Há muitas dúvidas sobre quais seriam os benefícios da reposição hormonal no indivíduo transgênero. Eles existem além do objetivo de propiciar adequação das características físicas em relação à identidade de gênero? E se existem, eles superam os riscos?
A resposta para a primeira pergunta é: sim, eles existem. E são, em especial, relacionados à saúde mental. Como sabemos, há uma alta prevalência de problemas psiquiátricos na população transgênero, variando de 40 a 70% de acordo com a série. E o risco de depressão, ansiedade e ideação suicida entre transgêneros é 2 a 3 vezes maior do que na população geral.
No Brasil, estudo publicado em 2023, mostrou que 72,3% dos indivíduos transgênero avaliados já haviam apresentado ideação suicida e 42,7% relataram tentativa de suicídio. Não à toa, o suicídio é uma das principais causas de morte entre os indivíduos transgênero e um dos responsáveis pela baixa expectativa de vida desta população no Brasil.
Mas qual seria, então, o efeito da reposição hormonal cruzada sobre estes problemas psiquiátricos? Uma série de estudos, nos últimos anos, têm demonstrado um efeito positivo:
- Estudo alemão de 2015, demostrou que o uso de testosterona em homens trans e de estrógeno em mulheres trans por um período de 10 anos reduziu os problemas psicológicos (depressão e ansiedade) e aumentou a satisfação com a vida.
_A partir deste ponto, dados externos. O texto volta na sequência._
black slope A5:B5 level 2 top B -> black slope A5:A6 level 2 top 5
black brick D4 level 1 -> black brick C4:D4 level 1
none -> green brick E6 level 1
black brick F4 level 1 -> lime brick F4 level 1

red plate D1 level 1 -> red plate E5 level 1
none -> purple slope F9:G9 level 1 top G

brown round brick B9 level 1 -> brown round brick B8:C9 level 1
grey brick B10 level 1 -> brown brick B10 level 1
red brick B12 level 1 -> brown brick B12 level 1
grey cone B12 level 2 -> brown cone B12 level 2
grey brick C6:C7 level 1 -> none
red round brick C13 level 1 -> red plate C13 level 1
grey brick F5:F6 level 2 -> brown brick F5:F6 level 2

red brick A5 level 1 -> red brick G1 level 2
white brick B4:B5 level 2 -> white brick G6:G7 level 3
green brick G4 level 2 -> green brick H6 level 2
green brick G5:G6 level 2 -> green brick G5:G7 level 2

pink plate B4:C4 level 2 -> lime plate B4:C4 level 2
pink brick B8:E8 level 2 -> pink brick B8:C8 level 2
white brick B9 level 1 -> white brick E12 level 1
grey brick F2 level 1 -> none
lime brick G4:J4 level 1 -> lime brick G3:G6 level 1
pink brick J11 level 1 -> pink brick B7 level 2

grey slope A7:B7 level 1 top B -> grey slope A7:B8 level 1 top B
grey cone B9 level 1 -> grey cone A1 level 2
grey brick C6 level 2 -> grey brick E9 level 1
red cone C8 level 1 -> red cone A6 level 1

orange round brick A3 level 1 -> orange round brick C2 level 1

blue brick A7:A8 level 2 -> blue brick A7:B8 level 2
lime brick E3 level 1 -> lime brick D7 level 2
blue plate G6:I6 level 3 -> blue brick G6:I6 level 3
- Na Itália, em 2016, outro estudo demonstrou que reposição hormonal nos transgêneros, após um período de 2 anos de seguimento, reduziu os sintomas depressivos.
- Estudo do Reino Unido de 2021 avaliou o efeito da reposição hormonal cruzada sobre a depressão durante um ano e meio, apresentando um resultado também positivo.
- Em 2022, foi publicado os dados de um estudo que avaliou mais de 5 mil indivíduos transgênero jovens, comparando aqueles que estavam em uso de reposição hormonal com aqueles que não usavam. Entre os que usavam, houve uma redução significativa de ideação suicida.
- Em 2023, estudo publicado no New England Journal of Medicine demonstrou que, em 315 indivíduos transgênero jovens em uso de reposição hormonal, houve redução da depressão e da ansiedade e um aumento da satisfação com a vida e, como esperado, da congruência da aparência. E este aumento da congruência entre as características físicas e a identidade de gênero se correlacionou significativamente com a redução da depressão e da ansiedade.
Fica claro, portanto, que há benefícios sobre a saúde mental quando a reposição de testosterona é iniciada em homens trans e a o estrógeno é iniciado em mulheres trans. Benefícios que não apenas melhorarão a qualidade de vida destes indivíduos como potencialmente aumentarão a sobrevida por reduzir o risco de suicídio.
Ao mesmo tempo, os riscos não são frequentes e, quando presentes, são facilmente manejados na maioria dos casos. A maior preocupação seria com os casos de tromboembolismo em mulheres trans, mas que podem ser prevenidos com a escolha correta do tipo de estrógeno (sendo contraindicado o uso de etinilestradiol) assim como da melhor via de administração (preferindo-se a via transdérmica em mulheres trans com fatores de risco).
Há de se ressaltar que a segurança cardiovascular, especialmente a longo prazo, ainda precisa ser melhor estudada. No entanto, diante das melhores evidências atuais, podemos afirmar que os benefícios da reposição hormonal em indivíduos transgênero superam os riscos.